» WHAT TO PRODUCE
Can you write out the whole listing exactly?

» THE INPUT
___

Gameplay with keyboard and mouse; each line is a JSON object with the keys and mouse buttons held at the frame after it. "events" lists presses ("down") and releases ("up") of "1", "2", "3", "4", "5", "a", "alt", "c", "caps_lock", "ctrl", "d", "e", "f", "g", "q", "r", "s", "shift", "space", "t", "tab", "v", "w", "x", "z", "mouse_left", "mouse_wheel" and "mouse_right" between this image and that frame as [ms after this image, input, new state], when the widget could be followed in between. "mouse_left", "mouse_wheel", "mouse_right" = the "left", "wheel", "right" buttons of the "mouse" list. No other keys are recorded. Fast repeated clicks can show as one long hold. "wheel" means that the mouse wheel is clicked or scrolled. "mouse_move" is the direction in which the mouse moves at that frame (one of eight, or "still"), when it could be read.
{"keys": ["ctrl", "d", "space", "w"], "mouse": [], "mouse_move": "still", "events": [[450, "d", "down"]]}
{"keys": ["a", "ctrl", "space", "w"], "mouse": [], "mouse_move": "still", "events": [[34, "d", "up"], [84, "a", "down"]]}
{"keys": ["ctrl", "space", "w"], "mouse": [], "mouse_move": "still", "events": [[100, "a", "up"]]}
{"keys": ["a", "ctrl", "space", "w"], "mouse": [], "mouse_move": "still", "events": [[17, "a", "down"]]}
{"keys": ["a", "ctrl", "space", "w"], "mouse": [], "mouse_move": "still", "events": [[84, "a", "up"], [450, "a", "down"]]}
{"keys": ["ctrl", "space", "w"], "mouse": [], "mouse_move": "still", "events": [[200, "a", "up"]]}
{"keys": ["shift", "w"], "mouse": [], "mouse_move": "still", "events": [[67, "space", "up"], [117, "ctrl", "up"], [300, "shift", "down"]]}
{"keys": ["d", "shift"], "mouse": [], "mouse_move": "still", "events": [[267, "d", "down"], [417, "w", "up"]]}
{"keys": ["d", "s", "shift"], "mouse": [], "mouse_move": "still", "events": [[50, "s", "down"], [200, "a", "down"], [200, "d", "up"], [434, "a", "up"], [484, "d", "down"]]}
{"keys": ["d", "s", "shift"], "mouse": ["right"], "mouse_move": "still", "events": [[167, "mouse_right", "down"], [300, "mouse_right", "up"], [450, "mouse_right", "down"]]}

___

» ANSWER TO THIS PROBLEM
Gameplay with keyboard and mouse; each line is a JSON object with the keys and mouse buttons held at the frame after it. "events" lists presses ("down") and releases ("up") of "1", "2", "3", "4", "5", "a", "alt", "c", "caps_lock", "ctrl", "d", "e", "f", "g", "q", "r", "s", "shift", "space", "t", "tab", "v", "w", "x", "z", "mouse_left", "mouse_wheel" and "mouse_right" between this image and that frame as [ms after this image, input, new state], when the widget could be followed in between. "mouse_left", "mouse_wheel", "mouse_right" = the "left", "wheel", "right" buttons of the "mouse" list. No other keys are recorded. Fast repeated clicks can show as one long hold. "wheel" means that the mouse wheel is clicked or scrolled. "mouse_move" is the direction in which the mouse moves at that frame (one of eight, or "still"), when it could be read.
{"keys": ["ctrl", "d", "space", "w"], "mouse": [], "mouse_move": "still", "events": [[450, "d", "down"]]}
{"keys": ["a", "ctrl", "space", "w"], "mouse": [], "mouse_move": "still", "events": [[34, "d", "up"], [84, "a", "down"]]}
{"keys": ["ctrl", "space", "w"], "mouse": [], "mouse_move": "still", "events": [[100, "a", "up"]]}
{"keys": ["a", "ctrl", "space", "w"], "mouse": [], "mouse_move": "still", "events": [[17, "a", "down"]]}
{"keys": ["a", "ctrl", "space", "w"], "mouse": [], "mouse_move": "still", "events": [[84, "a", "up"], [450, "a", "down"]]}
{"keys": ["ctrl", "space", "w"], "mouse": [], "mouse_move": "still", "events": [[200, "a", "up"]]}
{"keys": ["shift", "w"], "mouse": [], "mouse_move": "still", "events": [[67, "space", "up"], [117, "ctrl", "up"], [300, "shift", "down"]]}
{"keys": ["d", "shift"], "mouse": [], "mouse_move": "still", "events": [[267, "d", "down"], [417, "w", "up"]]}
{"keys": ["d", "s", "shift"], "mouse": [], "mouse_move": "still", "events": [[50, "s", "down"], [200, "a", "down"], [200, "d", "up"], [434, "a", "up"], [484, "d", "down"]]}
{"keys": ["d", "s", "shift"], "mouse": ["right"], "mouse_move": "still", "events": [[167, "mouse_right", "down"], [300, "mouse_right", "up"], [450, "mouse_right", "down"]]}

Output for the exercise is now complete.